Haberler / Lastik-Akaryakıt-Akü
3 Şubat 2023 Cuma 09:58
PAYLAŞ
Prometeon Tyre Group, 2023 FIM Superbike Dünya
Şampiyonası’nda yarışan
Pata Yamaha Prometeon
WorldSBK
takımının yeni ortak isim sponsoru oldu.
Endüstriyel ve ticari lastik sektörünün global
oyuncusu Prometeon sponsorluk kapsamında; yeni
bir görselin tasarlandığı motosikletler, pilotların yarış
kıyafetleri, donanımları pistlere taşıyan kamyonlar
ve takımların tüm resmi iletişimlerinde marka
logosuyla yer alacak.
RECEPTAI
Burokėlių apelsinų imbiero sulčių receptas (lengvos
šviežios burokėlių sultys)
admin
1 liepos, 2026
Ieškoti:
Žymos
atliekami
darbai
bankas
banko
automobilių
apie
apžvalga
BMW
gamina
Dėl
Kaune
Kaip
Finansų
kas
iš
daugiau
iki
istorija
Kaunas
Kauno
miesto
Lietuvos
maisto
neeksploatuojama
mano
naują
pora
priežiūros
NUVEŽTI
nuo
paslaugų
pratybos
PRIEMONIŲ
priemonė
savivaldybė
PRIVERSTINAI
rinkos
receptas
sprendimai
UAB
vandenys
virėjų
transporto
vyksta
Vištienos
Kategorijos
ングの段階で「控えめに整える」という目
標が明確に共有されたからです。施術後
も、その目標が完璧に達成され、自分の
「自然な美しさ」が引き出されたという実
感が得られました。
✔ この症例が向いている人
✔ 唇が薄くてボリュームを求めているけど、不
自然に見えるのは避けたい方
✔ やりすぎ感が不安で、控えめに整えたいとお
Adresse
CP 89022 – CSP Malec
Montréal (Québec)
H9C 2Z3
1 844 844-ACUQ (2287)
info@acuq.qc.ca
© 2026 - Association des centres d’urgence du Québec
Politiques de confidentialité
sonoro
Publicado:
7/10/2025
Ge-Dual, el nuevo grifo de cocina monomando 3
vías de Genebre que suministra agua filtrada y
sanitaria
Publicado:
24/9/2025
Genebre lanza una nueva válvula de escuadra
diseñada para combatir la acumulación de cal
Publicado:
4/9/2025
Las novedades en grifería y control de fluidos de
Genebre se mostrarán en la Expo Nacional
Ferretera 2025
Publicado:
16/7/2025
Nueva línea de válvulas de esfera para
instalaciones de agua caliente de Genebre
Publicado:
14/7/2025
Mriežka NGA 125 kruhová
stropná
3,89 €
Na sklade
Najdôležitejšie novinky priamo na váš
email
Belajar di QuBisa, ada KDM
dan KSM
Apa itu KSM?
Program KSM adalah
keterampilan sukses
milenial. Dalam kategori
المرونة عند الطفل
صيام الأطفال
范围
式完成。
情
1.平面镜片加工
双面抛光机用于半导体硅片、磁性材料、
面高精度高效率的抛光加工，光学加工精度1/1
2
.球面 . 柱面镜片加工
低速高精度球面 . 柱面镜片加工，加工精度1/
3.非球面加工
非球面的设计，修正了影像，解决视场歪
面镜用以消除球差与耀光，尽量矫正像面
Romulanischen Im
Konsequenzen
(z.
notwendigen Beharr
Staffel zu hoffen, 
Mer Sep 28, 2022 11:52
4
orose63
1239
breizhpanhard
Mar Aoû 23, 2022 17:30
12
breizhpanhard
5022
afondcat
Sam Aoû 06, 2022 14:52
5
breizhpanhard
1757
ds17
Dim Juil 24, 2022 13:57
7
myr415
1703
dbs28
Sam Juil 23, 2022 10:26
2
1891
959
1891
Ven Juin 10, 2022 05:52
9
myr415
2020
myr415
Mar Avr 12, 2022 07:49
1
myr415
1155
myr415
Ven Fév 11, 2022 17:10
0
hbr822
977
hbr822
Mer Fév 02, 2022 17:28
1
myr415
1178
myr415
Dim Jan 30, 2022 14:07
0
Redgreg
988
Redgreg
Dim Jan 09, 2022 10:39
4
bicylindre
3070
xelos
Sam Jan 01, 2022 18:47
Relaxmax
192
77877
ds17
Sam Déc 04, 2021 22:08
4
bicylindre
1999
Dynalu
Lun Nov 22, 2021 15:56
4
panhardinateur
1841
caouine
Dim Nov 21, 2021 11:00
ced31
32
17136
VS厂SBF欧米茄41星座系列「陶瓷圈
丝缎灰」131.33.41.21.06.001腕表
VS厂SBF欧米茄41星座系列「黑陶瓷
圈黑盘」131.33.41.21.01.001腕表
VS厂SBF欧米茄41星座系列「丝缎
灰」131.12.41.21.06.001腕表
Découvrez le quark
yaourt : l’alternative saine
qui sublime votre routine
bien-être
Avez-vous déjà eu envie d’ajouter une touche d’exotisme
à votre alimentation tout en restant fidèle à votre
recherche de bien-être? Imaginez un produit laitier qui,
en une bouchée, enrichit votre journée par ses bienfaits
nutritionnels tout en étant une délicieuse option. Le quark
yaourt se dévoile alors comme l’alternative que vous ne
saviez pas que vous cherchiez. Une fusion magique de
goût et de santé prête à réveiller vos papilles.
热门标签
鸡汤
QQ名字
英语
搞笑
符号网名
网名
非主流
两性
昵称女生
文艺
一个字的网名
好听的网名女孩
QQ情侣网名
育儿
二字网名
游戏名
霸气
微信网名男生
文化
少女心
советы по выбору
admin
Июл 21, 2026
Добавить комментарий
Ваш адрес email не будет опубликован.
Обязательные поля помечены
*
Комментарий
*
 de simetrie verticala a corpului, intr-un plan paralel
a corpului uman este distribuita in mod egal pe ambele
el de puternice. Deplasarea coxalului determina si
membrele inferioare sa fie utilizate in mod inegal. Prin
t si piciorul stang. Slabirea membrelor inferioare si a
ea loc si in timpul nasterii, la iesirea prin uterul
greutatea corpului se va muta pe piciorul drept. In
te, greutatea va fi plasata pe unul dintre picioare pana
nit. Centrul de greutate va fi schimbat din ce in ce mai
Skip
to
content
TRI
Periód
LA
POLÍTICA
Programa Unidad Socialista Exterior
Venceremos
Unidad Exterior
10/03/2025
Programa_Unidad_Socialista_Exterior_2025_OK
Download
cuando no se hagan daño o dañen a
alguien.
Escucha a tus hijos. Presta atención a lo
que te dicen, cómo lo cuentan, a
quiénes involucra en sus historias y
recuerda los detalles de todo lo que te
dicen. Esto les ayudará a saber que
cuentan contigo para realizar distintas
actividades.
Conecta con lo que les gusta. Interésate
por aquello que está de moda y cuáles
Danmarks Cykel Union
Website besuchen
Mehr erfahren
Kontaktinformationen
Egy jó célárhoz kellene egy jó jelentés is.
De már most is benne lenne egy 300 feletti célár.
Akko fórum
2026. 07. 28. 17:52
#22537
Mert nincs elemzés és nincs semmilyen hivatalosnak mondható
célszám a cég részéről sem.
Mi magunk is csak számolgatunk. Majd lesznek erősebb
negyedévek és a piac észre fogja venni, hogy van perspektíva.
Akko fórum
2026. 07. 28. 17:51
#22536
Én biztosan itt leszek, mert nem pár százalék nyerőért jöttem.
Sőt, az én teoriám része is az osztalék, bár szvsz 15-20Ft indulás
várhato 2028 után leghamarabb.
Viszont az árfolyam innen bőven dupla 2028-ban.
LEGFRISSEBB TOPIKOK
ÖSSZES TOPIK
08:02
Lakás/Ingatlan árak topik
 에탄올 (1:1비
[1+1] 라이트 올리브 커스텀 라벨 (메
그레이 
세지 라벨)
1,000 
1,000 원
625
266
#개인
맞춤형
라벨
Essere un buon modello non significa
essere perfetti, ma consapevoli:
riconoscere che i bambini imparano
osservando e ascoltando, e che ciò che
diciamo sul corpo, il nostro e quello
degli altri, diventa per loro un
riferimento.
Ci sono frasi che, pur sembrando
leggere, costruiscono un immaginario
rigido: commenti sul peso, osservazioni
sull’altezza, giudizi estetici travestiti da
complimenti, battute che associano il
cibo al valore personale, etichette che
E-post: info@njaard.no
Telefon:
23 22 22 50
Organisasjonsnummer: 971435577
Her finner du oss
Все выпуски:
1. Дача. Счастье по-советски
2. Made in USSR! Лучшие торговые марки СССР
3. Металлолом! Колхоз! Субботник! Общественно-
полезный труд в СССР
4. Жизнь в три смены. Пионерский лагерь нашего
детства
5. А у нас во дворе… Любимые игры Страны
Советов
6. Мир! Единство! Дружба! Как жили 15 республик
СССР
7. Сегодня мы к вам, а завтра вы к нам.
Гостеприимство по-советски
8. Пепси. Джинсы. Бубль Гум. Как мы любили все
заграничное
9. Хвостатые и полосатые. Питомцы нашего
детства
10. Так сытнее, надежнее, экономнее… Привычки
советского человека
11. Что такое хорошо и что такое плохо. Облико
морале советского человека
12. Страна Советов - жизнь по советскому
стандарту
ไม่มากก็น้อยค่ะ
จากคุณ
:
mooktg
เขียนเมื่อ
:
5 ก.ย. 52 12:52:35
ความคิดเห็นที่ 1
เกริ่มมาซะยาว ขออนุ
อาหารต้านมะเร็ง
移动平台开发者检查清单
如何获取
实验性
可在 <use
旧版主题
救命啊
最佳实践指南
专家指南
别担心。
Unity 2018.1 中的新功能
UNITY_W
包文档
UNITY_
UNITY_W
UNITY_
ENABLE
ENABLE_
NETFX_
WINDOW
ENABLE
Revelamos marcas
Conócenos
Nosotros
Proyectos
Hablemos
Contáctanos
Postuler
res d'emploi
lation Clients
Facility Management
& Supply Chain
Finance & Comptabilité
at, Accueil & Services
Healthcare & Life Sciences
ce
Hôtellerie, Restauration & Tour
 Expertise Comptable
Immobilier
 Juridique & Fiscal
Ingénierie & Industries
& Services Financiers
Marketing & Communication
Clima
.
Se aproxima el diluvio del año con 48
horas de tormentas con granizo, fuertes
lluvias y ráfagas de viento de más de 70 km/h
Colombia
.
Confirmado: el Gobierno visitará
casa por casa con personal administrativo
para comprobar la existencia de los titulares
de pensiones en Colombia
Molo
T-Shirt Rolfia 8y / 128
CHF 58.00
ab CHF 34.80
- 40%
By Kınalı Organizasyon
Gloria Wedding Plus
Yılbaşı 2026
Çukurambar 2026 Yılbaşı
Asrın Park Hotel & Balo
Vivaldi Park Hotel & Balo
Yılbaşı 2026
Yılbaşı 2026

==============================

*Assignment:* Sift the material for lines with the string "Prometeon". Copy each one found.

*Written solution:*
Prometeon Tyre Group, 2023 FIM Superbike Dünya
Pata Yamaha Prometeon
oyuncusu Prometeon sponsorluk kapsamında; yeni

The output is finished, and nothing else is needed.